Annual report pursuant to Section 13 and 15(d)

Subsequent Event

v3.7.0.1
Subsequent Event
12 Months Ended
Dec. 31, 2016
Subsequent Events [Abstract]  
Subsequent Event

NOTE 17.  SUBSEQUENT EVENT



5% Unsecured Subordinated Notes due May 28, 2017



During February 2017, the Company’s Board of Directors approved the repayment of the Merger Consideration Subordinated Notes.  On February 13, 2017, the entire principal amount and all accrued interest were paid in full.  The note discount as of December 31, 2016 of $814 will be expensed and recognized as interest expense during the three months ending March 31, 2017.



Third Amendment to the Second Amended and Restated Loan Agreement



On March 3, 2017, the Company together with its direct and indirect domestic subsidiaries entered into the Third Amendment to the Second Amended and Restated Loan Agreement as amended by the First Amendment and the Second Amendment to the Second Amended and Restated Loan Agreement with the Lender, which matures on April 1, 2020.  Under the Third Amendment, the Company has a $20,000 revolving line of credit (the “Revolving Line of Credit”) pursuant to a third amended and restated promissory note (revolving loan) (the “Revolving Line of Credit Promissory Note”).



All debt associated with the Third Amendment to the Second Amended and Restated Loan Agreement bears interest at one-month London Interbank Offered Rate (“LIBOR”) plus an applicable margin as determined by the ratio of Total Senior Debt to Trailing Twelve Month EBITDA as follows: (i) one month LIBOR plus 4.00% per annum at all times that Total Senior Debt to Trailing Twelve Month EBITDA ratio is greater than or equal to 2.00; (ii) one month LIBOR plus 3.00% per annum at all times that Total Senior Debt to Trailing Twelve Month EBITDA ratio is greater than 1.00 and less than 2.00; and (iii) one month LIBOR plus 2.00% per annum at all times that Total Senior Debt to Trailing Twelve Month EBITDA ratio is less than 1.00.  The Second Amended and Restated Loan Agreement requires the payment of any unused commitment fee of (i) .6% per annum at all times that Total Senior Debt to Trailing Twelve Month EBITDA ratio is greater than or equal to 2.00; (ii) .5% per annum at all times that Total Senior Debt to Trailing Twelve Month EBITDA ratio is greater than 1.00 and less than 2.00; and (iii) .4% per annum at all times that Total Senior Debt to Trailing Twelve Month EBITDA ratio is less than 1.00.

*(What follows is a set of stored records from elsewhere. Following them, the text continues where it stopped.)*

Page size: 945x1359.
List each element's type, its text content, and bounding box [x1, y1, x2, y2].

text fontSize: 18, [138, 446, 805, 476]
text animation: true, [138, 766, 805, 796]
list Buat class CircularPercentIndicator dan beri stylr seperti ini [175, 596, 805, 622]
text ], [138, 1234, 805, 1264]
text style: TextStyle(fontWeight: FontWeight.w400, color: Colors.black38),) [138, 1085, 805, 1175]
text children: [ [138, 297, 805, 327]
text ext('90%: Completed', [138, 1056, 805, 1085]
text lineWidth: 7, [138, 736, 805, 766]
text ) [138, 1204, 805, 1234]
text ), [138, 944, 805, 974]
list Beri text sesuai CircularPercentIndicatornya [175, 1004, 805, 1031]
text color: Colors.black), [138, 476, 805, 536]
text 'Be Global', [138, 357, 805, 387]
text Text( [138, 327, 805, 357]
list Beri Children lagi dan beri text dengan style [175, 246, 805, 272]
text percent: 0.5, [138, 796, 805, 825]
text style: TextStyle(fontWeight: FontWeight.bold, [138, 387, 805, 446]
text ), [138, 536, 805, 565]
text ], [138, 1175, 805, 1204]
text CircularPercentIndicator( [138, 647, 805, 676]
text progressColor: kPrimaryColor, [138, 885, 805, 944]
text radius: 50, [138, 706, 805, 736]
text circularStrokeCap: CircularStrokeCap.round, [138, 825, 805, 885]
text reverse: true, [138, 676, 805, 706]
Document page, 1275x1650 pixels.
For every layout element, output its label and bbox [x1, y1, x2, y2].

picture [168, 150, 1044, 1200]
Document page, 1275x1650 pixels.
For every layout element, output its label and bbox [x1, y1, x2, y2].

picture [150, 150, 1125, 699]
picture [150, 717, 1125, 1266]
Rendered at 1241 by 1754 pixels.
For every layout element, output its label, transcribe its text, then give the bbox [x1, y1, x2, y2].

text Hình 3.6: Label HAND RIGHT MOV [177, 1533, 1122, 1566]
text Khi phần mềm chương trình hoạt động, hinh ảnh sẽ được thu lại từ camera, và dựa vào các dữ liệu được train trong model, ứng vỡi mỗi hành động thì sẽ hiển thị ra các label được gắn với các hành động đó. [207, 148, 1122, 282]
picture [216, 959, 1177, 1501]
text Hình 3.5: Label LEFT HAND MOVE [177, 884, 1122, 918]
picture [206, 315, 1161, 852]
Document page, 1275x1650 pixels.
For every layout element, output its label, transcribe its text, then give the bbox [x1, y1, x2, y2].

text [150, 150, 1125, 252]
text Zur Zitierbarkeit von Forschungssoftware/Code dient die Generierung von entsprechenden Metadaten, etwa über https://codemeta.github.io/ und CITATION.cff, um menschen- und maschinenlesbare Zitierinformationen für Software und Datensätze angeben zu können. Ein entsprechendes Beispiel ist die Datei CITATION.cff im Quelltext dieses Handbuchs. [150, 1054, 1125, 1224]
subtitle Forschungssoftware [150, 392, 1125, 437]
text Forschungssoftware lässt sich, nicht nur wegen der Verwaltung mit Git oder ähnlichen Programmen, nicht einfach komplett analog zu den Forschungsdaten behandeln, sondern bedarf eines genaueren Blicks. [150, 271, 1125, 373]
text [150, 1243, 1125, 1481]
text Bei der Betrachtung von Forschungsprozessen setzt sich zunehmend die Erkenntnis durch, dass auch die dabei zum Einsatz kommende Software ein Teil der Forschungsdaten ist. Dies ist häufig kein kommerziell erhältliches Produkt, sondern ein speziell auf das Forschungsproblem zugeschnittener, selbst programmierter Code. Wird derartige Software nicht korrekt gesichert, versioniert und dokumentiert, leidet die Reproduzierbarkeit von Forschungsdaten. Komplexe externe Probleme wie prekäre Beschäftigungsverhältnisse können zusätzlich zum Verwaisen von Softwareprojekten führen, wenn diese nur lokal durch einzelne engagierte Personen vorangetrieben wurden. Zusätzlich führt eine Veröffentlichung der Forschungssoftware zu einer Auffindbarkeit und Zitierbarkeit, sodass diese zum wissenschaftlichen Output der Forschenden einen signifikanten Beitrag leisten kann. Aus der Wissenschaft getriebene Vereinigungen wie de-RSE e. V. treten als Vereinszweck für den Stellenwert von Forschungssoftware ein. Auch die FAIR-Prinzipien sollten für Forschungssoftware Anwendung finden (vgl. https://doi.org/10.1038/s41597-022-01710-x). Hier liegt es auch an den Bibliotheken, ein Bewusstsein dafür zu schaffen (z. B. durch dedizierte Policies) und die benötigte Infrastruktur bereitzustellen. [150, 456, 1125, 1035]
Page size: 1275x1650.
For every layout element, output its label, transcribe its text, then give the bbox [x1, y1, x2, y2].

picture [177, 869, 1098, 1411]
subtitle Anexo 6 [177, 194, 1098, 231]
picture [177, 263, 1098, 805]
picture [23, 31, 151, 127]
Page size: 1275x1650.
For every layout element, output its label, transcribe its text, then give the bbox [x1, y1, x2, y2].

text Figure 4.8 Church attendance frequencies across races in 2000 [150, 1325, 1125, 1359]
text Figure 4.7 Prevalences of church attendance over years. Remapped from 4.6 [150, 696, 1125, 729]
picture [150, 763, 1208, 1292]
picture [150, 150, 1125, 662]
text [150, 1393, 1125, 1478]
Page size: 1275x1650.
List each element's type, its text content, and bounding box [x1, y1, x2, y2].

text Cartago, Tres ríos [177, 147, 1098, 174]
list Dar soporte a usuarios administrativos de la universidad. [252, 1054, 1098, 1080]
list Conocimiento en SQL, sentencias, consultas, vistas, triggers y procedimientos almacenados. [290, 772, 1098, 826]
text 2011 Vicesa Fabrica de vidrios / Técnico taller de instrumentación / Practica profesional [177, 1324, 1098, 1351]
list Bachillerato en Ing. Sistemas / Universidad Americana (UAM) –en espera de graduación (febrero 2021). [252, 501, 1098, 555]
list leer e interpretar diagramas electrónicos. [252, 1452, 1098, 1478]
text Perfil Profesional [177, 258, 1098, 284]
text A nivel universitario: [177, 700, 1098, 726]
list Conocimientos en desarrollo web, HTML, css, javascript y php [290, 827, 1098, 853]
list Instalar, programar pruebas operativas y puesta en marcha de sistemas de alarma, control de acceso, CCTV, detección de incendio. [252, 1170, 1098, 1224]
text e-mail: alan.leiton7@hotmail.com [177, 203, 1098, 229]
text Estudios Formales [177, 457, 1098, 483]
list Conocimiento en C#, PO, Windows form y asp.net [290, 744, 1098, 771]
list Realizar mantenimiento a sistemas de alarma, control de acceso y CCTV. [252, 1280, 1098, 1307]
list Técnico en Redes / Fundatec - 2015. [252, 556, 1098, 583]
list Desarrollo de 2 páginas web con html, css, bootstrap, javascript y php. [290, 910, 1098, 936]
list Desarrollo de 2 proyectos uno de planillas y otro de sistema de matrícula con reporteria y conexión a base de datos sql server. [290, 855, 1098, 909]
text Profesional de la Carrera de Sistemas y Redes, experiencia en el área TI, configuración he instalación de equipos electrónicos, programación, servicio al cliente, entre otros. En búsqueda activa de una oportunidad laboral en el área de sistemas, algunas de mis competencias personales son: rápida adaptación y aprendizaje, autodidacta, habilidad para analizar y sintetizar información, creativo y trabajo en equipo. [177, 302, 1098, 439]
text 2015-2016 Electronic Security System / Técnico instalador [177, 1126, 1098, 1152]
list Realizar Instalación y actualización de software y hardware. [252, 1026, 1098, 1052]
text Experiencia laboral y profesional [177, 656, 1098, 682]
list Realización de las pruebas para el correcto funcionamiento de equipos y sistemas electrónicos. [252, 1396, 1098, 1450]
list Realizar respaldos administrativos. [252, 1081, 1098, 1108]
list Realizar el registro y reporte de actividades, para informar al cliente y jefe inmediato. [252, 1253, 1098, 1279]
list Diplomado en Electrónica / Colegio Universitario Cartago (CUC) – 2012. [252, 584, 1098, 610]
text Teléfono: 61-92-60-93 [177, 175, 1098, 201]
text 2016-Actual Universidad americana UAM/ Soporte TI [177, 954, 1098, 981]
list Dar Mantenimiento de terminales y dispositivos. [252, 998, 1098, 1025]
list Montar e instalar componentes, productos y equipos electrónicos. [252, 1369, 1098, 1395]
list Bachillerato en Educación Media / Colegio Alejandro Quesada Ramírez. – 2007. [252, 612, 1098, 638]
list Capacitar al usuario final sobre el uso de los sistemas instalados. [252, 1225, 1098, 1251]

The Third Amendment to the Second Amended and Restated Loan Agreement contains certain restrictive debt covenants that require the Company and its subsidiaries to maintain an EBITDA based minimum Trailing Twelve Month EBITDA, a minimum net worth, a positive amount of asset coverage, and limitations on capital expenditures all as calculated in the Third Amendment to the Second Amended and Restated Loan Agreement.  In addition, the Third Amendment to the Second Amended and Restated Loan Agreement contains covenants restricting the Company and its subsidiaries from pledging or encumbering their assets, with certain exceptions, and from engaging in acquisitions other than acquisitions permitted by the Third Amendment to the Second Amended and Restated Loan Agreement.  The Third Amendment to the Second Amended and Restated Loan Agreement contains customary events of default (with grace periods where customary) including, among other things, failure to pay any principal or interest when due; any materially false or misleading representation, warranty, or financial statement; failure to comply with or to perform any provision of the Third Amendment to the Second Amended and Restated Loan Agreement; and default on any debt or agreement in excess of certain amounts.